Native plants need less watering, fewer pesticides and herbicides, and grow deeper roots to catch runoff. The Johnson County Clean Air Gardens website provides information about using native plants to improve air quality as well. To identify appropriate natives for use in our area the Kansas Native Plants Society, Grow Native, and Kansas Native Plants websites all provide online resources.
Don’t mow within 10 to 25 feet from the edge of a stream.
Leave a buffer. This will reduce the amount of runoff entering the stream. Native grasses, bushes and trees act as a filter to stop sediment, trash, and pollutants from entering the stream.

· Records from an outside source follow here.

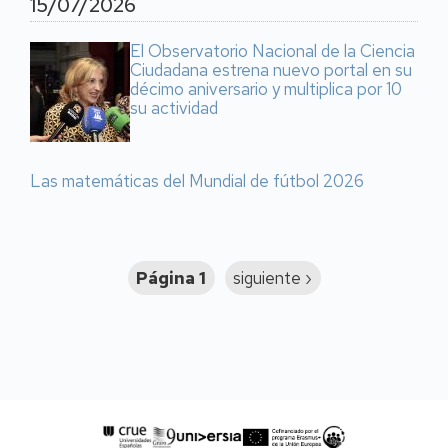
15/07/2026
El Observatorio Nacional de la Ciencia
Ciudadana estrena nuevo portal en su
décimo aniversario y multiplica por 10
su actividad
Las matemáticas del Mundial de fútbol 2026
Paginación
Página 1
Siguiente
siguiente ›
página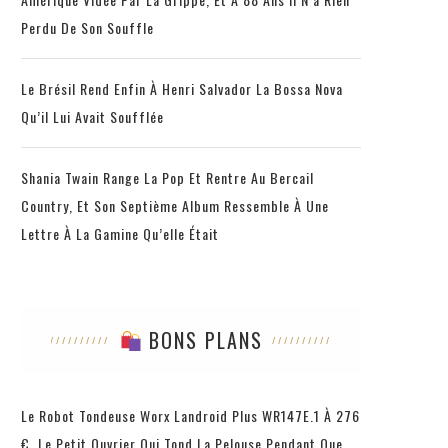
Perdu De Son Souffle
Le Brésil Rend Enfin À Henri Salvador La Bossa Nova
Qu’il Lui Avait Soufflée
Shania Twain Range La Pop Et Rentre Au Bercail
Country, Et Son Septième Album Ressemble À Une
Lettre À La Gamine Qu’elle Était
BONS PLANS
Le Robot Tondeuse Worx Landroid Plus WR147E.1 À 276
€, Le Petit Ouvrier Qui Tond La Pelouse Pendant Que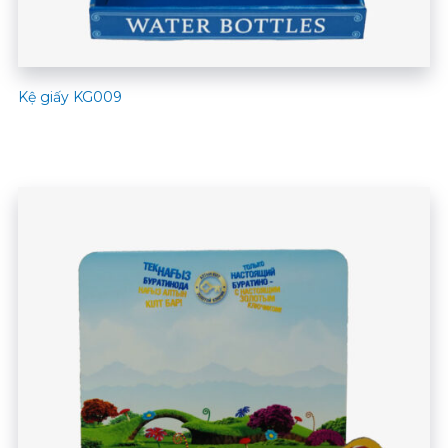
Kệ giấy KG009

Plants also absorb excess nutrients in runoff, preventing harmful algal blooms in the stream.
Bushes and trees along the bank are the best way to prevent erosion.
Leaving a buffer is the most effective way to stop erosion, since bushes and trees have stronger, deeper roots that hold the bank in place. Concrete rubble, tires, trash—these are not good for the stream, they don’t work to prevent erosion, and they are ugly. On top of that, they are illegal. Municipalities in Johnson County have developed their own regulations for streambank stabilization (Overland Park’s regulations can be found here), so make sure you check with your local government before beginning a stabilization project.
Reduce the area covered by hard surfaces.
If you have a walkway that is seldom used, consider replacing hard surfaces like concrete, brick or asphalt with a pervious surface like mulch, gravel, or pervious pavers. You can see how to build a driveway in the videos on this page: Pervious Paver Demonstration. You can also visit local projects in the JoCo BMP Tour.
Don’t create unnecessary runoff.
Sweep or blow your driveway rather than washing it off with a hose. This will reduce the amount of runoff that goes into storm drains. And use commercial car washes, which are required to manage their wastewater with sand-oil filters, rather than washing your car at home.
Never pour oil or other chemicals down storm drains.
What you pour onto your driveway, roadway, or directly into storm drains. What goes down the drain goes to the river, untreated, and will contaminate the water we drink and the fish we eat. And remember that oil and water don’t mix—please recycle your used oil.
Clean up after your pets.
It is amazing how much pet waste can accumulate in your neighborhood. By picking it up you can reduce the amount that gets washed into streams during storms, and that reduces the amount of bacteria and nutrients that wash into the river. Don’t fancy the idea of scooping poop on a regular basis? A directory of businesses that manage pet wastes, or “commercial pooper-scoopers,” can be found online.